::: Exercise input

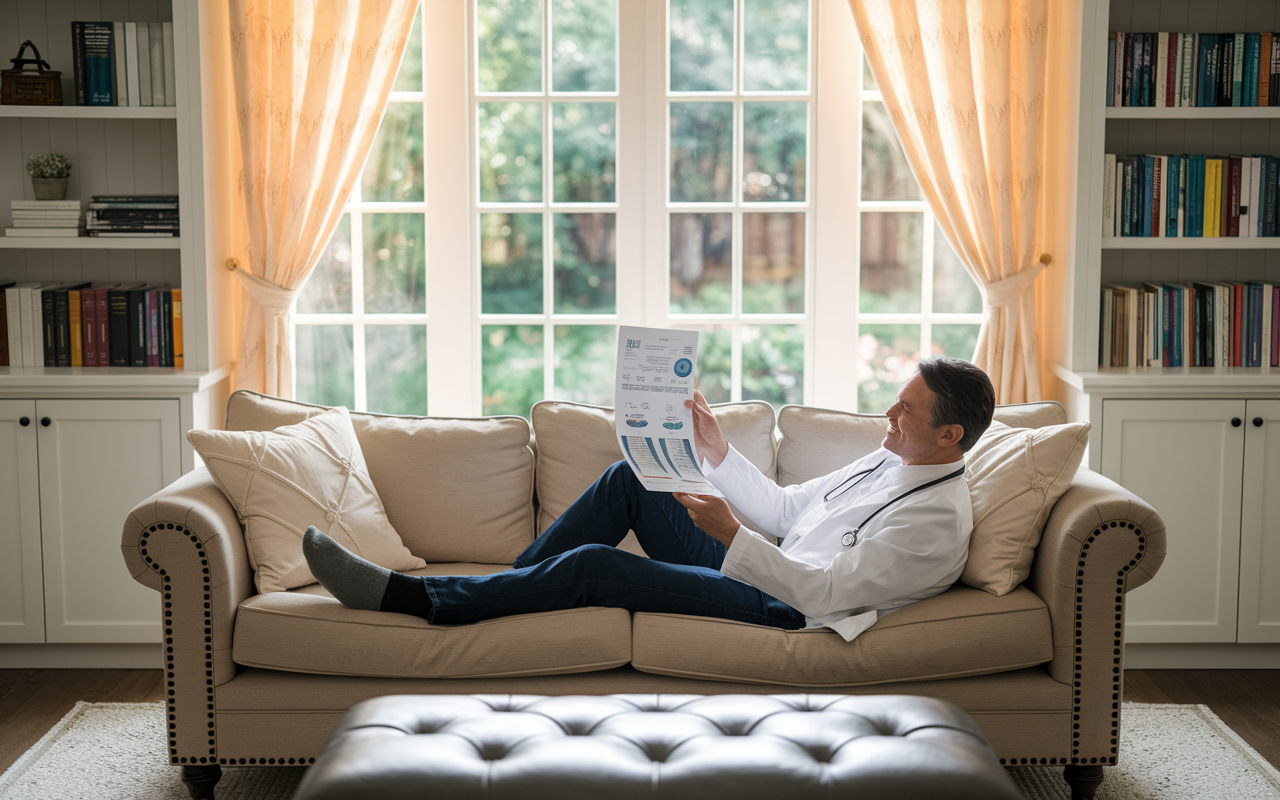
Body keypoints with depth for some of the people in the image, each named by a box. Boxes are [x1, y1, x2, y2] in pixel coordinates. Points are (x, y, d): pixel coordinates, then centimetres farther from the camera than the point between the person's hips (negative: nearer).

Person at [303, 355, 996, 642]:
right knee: (630, 478, 1)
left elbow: (823, 588, -23)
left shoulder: (937, 521, -17)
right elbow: (786, 511, 15)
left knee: (592, 565, -17)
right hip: (770, 567, 9)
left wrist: (730, 533, -25)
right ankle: (509, 588, 5)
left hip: (785, 605, -9)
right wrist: (717, 453, 5)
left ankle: (405, 596, -11)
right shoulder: (891, 459, 13)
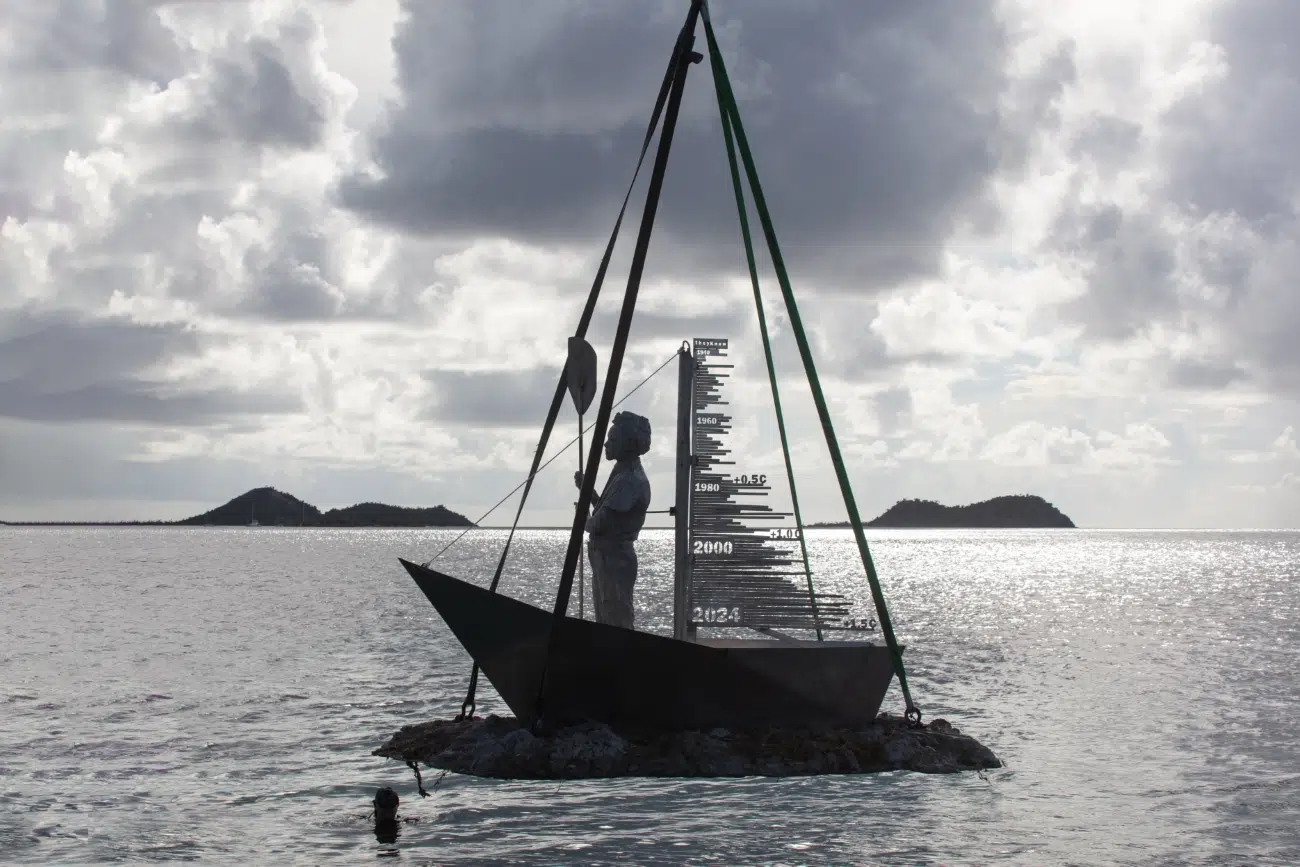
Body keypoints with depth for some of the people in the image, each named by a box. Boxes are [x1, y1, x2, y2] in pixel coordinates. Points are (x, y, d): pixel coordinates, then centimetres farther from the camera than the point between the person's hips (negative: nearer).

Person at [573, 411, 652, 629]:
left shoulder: (630, 479, -18)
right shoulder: (624, 473, 14)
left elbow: (601, 523, -21)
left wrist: (586, 522, 1)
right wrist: (587, 488, 18)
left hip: (615, 559, -10)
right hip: (608, 557, 10)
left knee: (617, 625, -9)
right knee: (607, 624, 14)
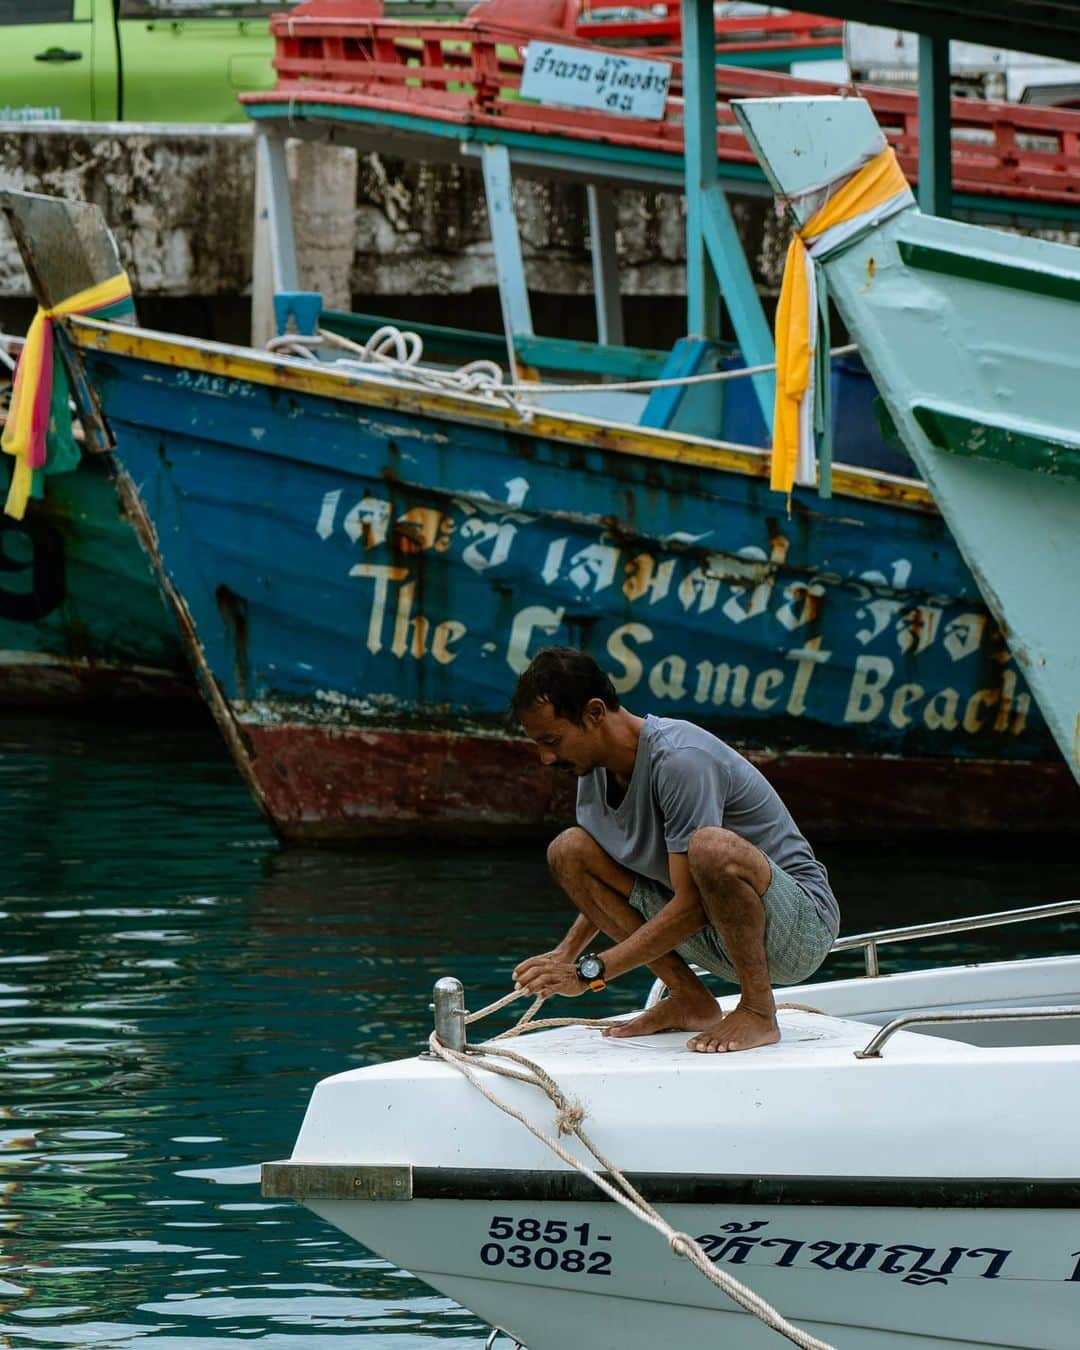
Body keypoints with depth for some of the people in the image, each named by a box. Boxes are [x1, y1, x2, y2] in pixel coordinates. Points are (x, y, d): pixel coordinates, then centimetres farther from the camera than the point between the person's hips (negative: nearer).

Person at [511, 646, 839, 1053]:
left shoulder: (680, 760, -25)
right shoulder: (595, 769, 2)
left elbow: (692, 905, -28)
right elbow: (603, 883, 18)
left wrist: (590, 971, -27)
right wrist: (565, 955, 0)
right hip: (713, 940, 9)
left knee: (711, 847, -40)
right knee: (568, 850, -1)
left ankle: (758, 1011, -18)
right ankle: (690, 1001, 1)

::::::

Give every record back exactly as it reads, with no images.

Body keypoints with depth for some of the people in the image, each named by a box. Boxes are [x1, y1, x2, y2] in pixel coordinates. Points are (x, y, d): pixel coordinates, then centimetres farther from the camera than the point between the person's hips (negative: nearer).

Person at [303, 355, 996, 642]:
right knee: (630, 478, 1)
left elbow: (823, 588, -23)
left shoulder: (937, 521, -17)
right elbow: (786, 511, 15)
left knee: (592, 565, -17)
right hip: (770, 567, 9)
left wrist: (730, 533, -25)
right ankle: (509, 588, 5)
left hip: (785, 605, -9)
right wrist: (717, 453, 5)
left ankle: (405, 596, -11)
right shoulder: (891, 459, 13)
Body keypoints with depth for some of the people in the image, each named by a box. Boxes are [x1, y1, x2, y2] in pixel coordinates. Points are (x, y, d): pixel coordinates, then centimetres farther from the camera than the point between the person's hips (negative: nearer).

Person at [573, 411, 652, 629]:
left shoulder: (630, 479, -18)
right shoulder: (624, 473, 14)
left elbow: (601, 523, -21)
left wrist: (586, 522, 1)
right wrist: (587, 488, 18)
left hip: (615, 559, -10)
right hip: (608, 557, 10)
left knee: (617, 625, -9)
right knee: (607, 624, 14)
Body keypoints with depth for some of the people in the image, each named by a box. Boxes are [x1, y1, x2, y2] in pixel coordinates. Points are (x, y, d): pixel coordinates, then centimetres farther from the camera than the point between the person's hips (negative: nearer).

Person at [511, 646, 839, 1053]:
left shoulder: (680, 760, -25)
right shoulder: (595, 769, 2)
left elbow: (692, 905, -28)
right elbow: (603, 883, 18)
left wrist: (590, 971, -27)
right wrist: (565, 955, 0)
right hip: (713, 940, 9)
left knee: (711, 847, -40)
right knee: (568, 850, -1)
left ankle: (758, 1011, -18)
right ankle: (690, 1001, 1)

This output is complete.